We quickly started looking for a solution. The first idea was using an approach that in fact already runs on NetEye Cloud to check the status of all Elastic Agents and their data sources: use a Poller to get all metrics in one swoop, then set all related services via Tornado. This can definitely improve scalability, but the data backend is still InfluxDB: in a NetEye Cluster InfluxDB has High Availability support, but this only applies to the data. InfluxDB itself is still a single-instance service, meaning that this setup cannot scale at all.
Using more InfluxDB Instances can improve scalability, but the resulting infrastructure will become a nightmare to manage, load balancing would be “manual” (no dynamic relocation of data between instances) and still there is no real High Availability. Therefore, we needed to switch to another architecture.
As I mentioned before, on NetEye Cloud we already use a promising strategy: use One Big Query to get all data for the same class of services, process it and set related Services Status using Tornado. We were therefore able to set several thousand services using just a handful of Elasticsearch queries.
Since Elasticsearch is designed to efficiently handle lots of data per query, the whole workload decreased; also, Icinga and Tornado kept the pace by updating the status of several thousand services per minute, resulting in great performance and scalability improvements.
So, why not apply this approach to metrics as well? Suppose we’re receiving 10 metrics per host every minute. Then with 60K different hosts sending metrics we’re getting a flow of 10K EPS. That’s nothing for Elasticsearch.

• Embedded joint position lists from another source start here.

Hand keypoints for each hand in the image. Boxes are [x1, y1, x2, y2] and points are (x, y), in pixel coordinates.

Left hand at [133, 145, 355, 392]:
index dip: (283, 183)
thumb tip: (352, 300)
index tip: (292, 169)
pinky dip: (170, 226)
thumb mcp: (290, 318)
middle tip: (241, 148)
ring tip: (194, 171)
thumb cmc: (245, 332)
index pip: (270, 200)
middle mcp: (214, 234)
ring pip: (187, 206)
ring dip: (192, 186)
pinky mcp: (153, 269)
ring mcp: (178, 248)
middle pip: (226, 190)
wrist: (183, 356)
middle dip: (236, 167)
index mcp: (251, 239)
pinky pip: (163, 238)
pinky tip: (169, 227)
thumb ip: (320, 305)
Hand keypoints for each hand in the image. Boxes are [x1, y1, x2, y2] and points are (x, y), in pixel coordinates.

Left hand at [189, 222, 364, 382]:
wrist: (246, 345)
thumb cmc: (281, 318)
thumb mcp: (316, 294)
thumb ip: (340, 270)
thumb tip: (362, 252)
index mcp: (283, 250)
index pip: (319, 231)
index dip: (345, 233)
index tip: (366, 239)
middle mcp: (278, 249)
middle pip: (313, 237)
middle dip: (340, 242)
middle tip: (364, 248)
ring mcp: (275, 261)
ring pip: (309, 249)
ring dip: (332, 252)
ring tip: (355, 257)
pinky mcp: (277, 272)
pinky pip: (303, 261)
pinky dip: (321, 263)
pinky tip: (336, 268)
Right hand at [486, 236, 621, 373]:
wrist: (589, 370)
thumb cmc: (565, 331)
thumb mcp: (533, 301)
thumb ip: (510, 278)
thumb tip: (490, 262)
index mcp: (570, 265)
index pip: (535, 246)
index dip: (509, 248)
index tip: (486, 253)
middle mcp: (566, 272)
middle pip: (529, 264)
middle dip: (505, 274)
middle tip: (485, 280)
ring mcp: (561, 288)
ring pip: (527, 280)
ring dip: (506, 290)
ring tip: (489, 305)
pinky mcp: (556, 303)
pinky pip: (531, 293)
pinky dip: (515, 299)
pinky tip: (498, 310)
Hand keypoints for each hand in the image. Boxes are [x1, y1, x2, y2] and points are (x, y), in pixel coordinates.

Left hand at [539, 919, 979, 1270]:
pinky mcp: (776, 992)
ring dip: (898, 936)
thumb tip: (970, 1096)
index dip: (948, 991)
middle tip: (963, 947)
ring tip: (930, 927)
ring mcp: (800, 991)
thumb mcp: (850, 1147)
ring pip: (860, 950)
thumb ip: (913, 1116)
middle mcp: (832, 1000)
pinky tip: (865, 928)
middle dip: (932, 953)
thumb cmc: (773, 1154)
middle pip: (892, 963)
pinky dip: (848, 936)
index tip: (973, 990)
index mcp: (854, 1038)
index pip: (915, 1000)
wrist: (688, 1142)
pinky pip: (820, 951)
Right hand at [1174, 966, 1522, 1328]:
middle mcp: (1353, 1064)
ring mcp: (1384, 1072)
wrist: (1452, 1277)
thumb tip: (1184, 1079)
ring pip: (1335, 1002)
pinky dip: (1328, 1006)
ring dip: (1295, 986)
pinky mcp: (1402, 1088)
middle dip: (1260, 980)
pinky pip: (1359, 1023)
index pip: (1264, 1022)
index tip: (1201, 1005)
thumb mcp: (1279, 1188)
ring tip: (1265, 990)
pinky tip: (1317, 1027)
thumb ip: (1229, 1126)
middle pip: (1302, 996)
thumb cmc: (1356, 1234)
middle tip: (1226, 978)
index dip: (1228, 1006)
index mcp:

And we would still achieve a resolution higher than a standard plugin-based monitoring approach (i.e., a poll every 3 minutes). So, why not invest in a “sophisticated” poller script to elaborate the metrics? Based on how many classes of metrics you need to analyze, each class requires just one dedicated query.
So, we would need to develop from 30 to 50 different queries: a perfectly doable request. And an Elasticsearch Cluster can scale horizontally with ease, easily increasing EPS ingress rate and storage size. This made me believe that Elasticsearch (and the full Elastic Stack) could be a solution to the Metrics Challenge.
While searching for more details, we found out that Elasticsearch was in the process of releasing support for TimeSeries Data Indices, promising improved performance and reduction of storage consumption. This was the last shoe to fall. I immediately set out to design a workable architecture, since I felt I had a promising solution at hand.
Now, I don’t want to spoil the rest of it. The fact is that, after a year of work, we are now ready to say that NetEye can efficiently perform Metric-based Near-Real-Time Monitoring. We were able to fuse together Elasticsearch, Tornado, Icinga 2 and passive monitoring strategies to implement metric-based monitoring that’s flexible, scalable and robust, which can tell you if something is going wrong, and can even report to you if some data in your gigantic Flow of Metrics is no longer arriving.
And we built it over a fairly standard NetEye deployment (a “common” 3-way cluster). And, on top of that, it integrates so well with NetEye that, even if it can be considered a heavy and pervasive customization, it doesn’t impact on update/upgrade procedures at all.
This has yet to be integrated in our main product, but if you want, we can build it out for you (of course in much less than a year). And so, NetEye Rules again.